Vulnerable users would include those in common operational technology (OT) scenarios, above, such as where a user running an engineering station on their laptop in order to manage, compile, and transfer code to a human-machine interface (HMI) or programmable logic controllers (PLCs), and would interact both with IT and OT networks. A convincing phishing email or other social engineering attack could lure the engineer to the attacker’s site where their machine would be infected—with malware such as ransomware, or exploits for other vulnerabilities—and then once connected to an OT network, infect a PLC or cause it to crash because of the attacker’s malicious license.
The vulnerabilities described here allow an attacker that is either performing a phishing campaign, or one that already has network access to engineering stations and HMIs in critical environments to completely take over those hosts running ICS software from many of the leading vendors. This means the attacker may impact and modify physical processes (as was done in the Triton attacks using Industroyer) or install ransomware, as was alleged in the recent incident affecting Japanese automaker Honda, and effectively take down the ICS environment.
License Manipulation and Forgery
Finding these vulnerabilities was a two-step journey for Claroty researchers. First, they had to fully understand the CodeMeter licensing scheme in order to parse its inner workings. Next they built a novel fuzzer that uncovered vulnerabilities in the licensing scheme that allowed them to modify existing licenses or forge valid, corrupted licenses that would crash machines.
Claroty researchers also found attack vectors in the encryption protecting the CodeMeter proprietary protocol. By cracking that encryption implementation, researchers were able to build their own CodeMeter API and client, granting them the ability to communicate with and send commands to any machine running CodeMeter.
CodeMeter’s license-management solution allows software makers the ability to define the types of licenses that will be applied to products, and use its encryption services also deliver intellectual property protection that includes anti-tampering mechanisms, anti-reverse engineering, and more.
A critical vulnerability (CVE-2020-14519) was uncovered in CodeMeter’s WebSocket allowing attackers to abuse the internal WebSocket API via crafted JavaScript code hosted on an attacker-controlled website. The vulnerability allows attackers to inject modified or forged valid licenses.

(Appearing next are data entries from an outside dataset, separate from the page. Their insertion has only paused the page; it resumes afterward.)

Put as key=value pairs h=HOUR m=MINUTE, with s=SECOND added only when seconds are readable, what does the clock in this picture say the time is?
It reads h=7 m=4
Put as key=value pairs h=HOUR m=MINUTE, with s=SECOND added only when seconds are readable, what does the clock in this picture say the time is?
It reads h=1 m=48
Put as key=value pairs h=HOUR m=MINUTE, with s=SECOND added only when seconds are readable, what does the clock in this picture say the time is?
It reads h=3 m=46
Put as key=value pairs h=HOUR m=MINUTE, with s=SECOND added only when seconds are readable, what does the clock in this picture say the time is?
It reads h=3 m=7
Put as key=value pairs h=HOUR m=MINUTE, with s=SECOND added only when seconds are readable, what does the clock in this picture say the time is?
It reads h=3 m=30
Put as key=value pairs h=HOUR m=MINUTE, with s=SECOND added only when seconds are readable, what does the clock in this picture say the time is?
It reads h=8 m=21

An attacker would likely be able to, for example, target a specific group of engineers looking for advice on a forum dedicated to programmable logic controllers (PLCs) with this vulnerability by hosting the malicious payload on a phony or compromised forum.

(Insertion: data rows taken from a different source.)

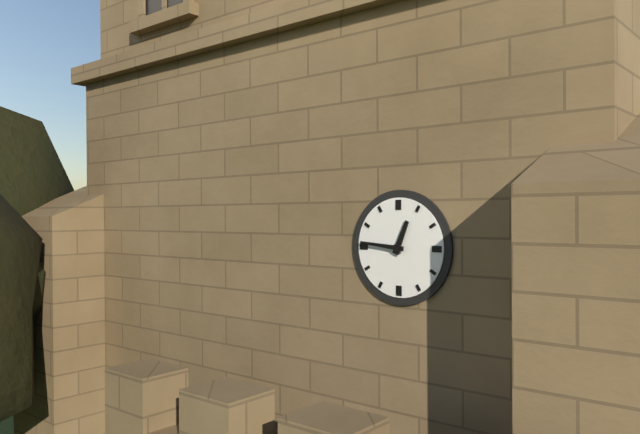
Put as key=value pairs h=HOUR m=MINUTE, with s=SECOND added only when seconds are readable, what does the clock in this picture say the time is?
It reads h=12 m=46
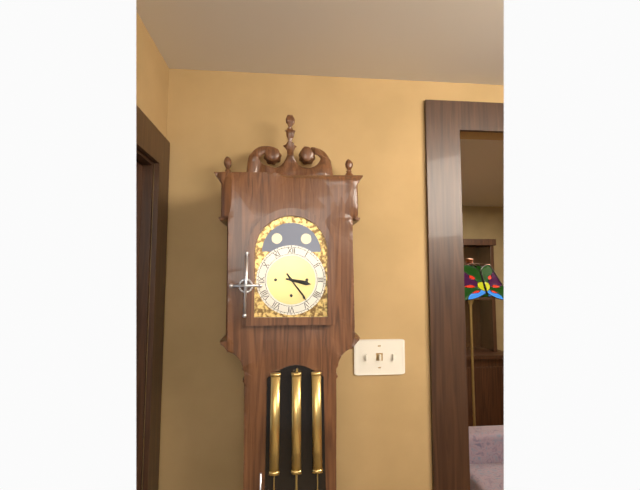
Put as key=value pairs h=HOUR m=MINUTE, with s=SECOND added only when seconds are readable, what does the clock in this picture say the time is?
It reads h=3 m=24
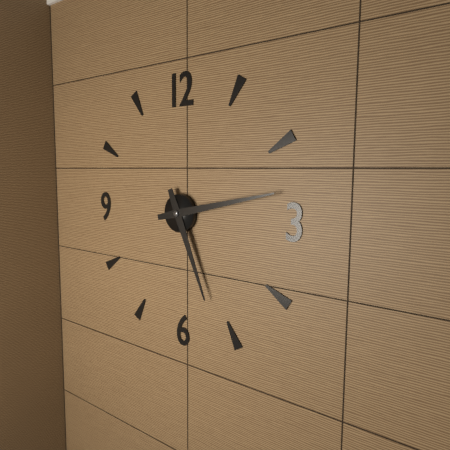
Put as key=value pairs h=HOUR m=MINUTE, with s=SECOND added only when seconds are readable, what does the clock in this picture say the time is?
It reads h=5 m=13
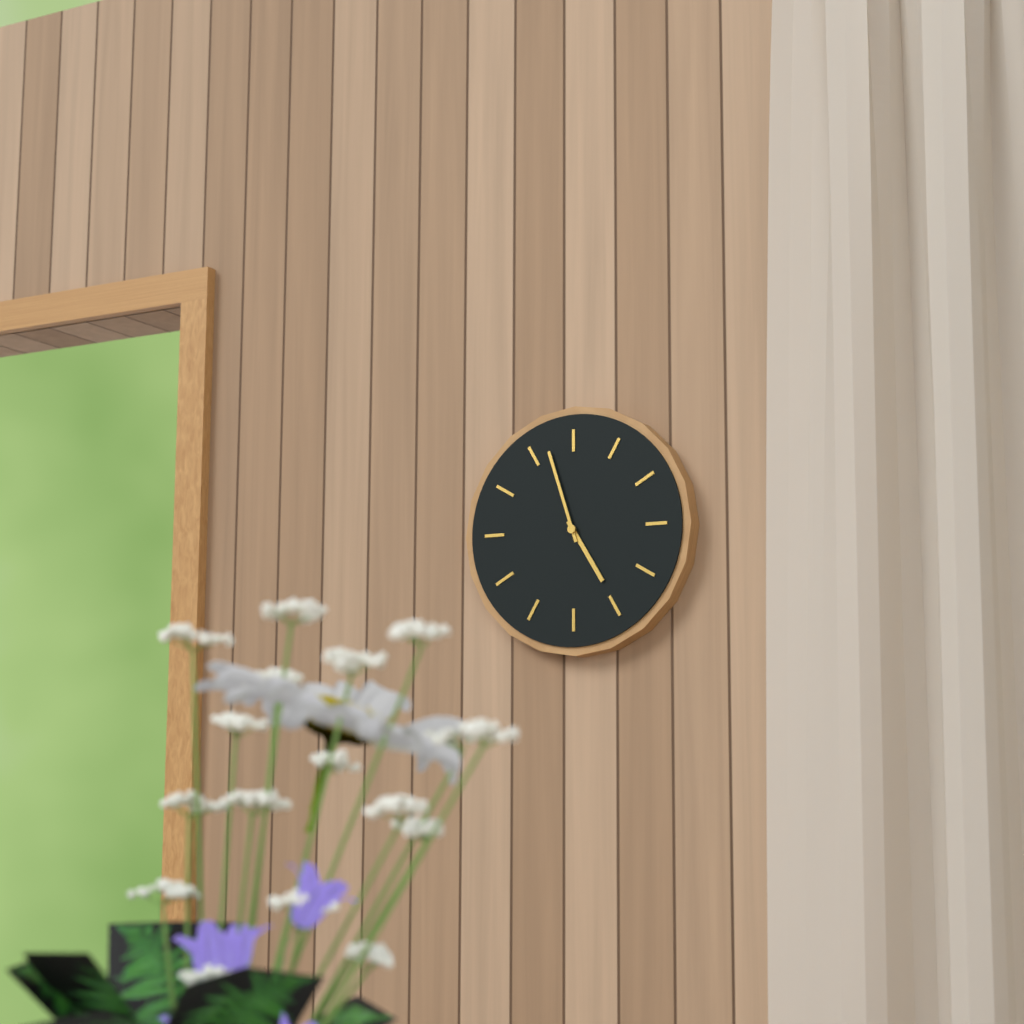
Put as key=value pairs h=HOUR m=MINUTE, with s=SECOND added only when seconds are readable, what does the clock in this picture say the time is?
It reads h=4 m=57
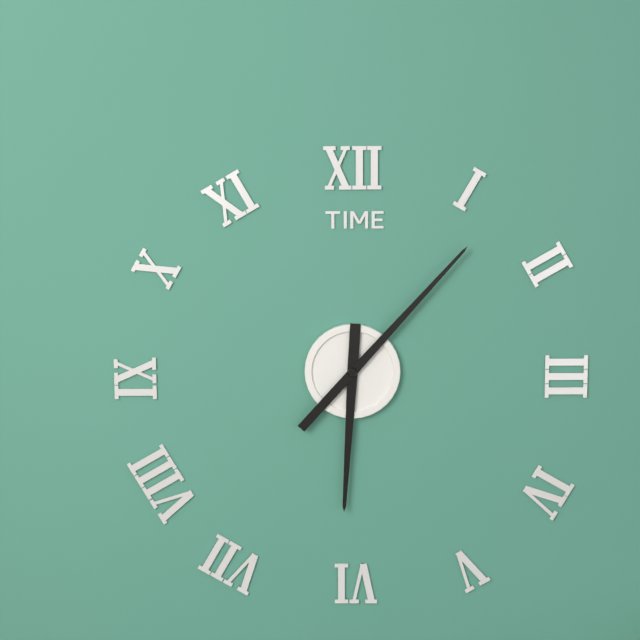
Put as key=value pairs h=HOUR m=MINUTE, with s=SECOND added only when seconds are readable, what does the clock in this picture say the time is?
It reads h=6 m=7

Attackers may abuse WebSocket luring victims to a malicious website to inject modified or forged licenses.
Similar to an issue that arose in May when users discovered eBay was running a port scan on visitors to its website by testing WebSocket connections to a number of ports, an attacker could fingerprint a user’s system in order to learn which vendor and what types of licenses are running on a compromised machine, and adjust their attacks accordingly. In some cases, for example, the license could also include customer information that would be of value to the attacker as well.

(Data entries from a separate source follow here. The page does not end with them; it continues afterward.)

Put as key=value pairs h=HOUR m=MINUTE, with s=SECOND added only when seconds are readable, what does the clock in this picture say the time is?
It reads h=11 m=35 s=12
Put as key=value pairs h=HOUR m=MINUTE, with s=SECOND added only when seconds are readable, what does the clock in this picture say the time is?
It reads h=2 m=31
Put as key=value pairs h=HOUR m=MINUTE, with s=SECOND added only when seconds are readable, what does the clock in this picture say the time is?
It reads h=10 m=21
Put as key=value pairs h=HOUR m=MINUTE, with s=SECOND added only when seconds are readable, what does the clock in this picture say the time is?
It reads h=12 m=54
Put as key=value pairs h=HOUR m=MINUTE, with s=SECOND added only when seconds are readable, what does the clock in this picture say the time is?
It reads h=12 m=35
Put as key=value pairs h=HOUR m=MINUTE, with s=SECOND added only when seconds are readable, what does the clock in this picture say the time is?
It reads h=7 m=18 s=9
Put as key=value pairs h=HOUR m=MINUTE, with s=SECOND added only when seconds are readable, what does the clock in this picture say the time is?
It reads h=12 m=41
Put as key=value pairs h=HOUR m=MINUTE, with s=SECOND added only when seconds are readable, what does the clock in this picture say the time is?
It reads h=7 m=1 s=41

Researchers also used a custom fuzzer to find other vulnerabilities in the CodeMeter licensing file structure that were combined with separate—and manually discovered—vulnerabilities enabling the bypass of digital signatures used to protect CodeMeter’s licenses (CVE-2020-14515). Chaining these two bugs allows an attacker to sign their own licenses and then inject them remotely. Vulnerabilities related to input validation errors (CVE-2020-14513) could also be exploited to cause industrial gear to crash and be unresponsive, leading to a denial-of-service condition.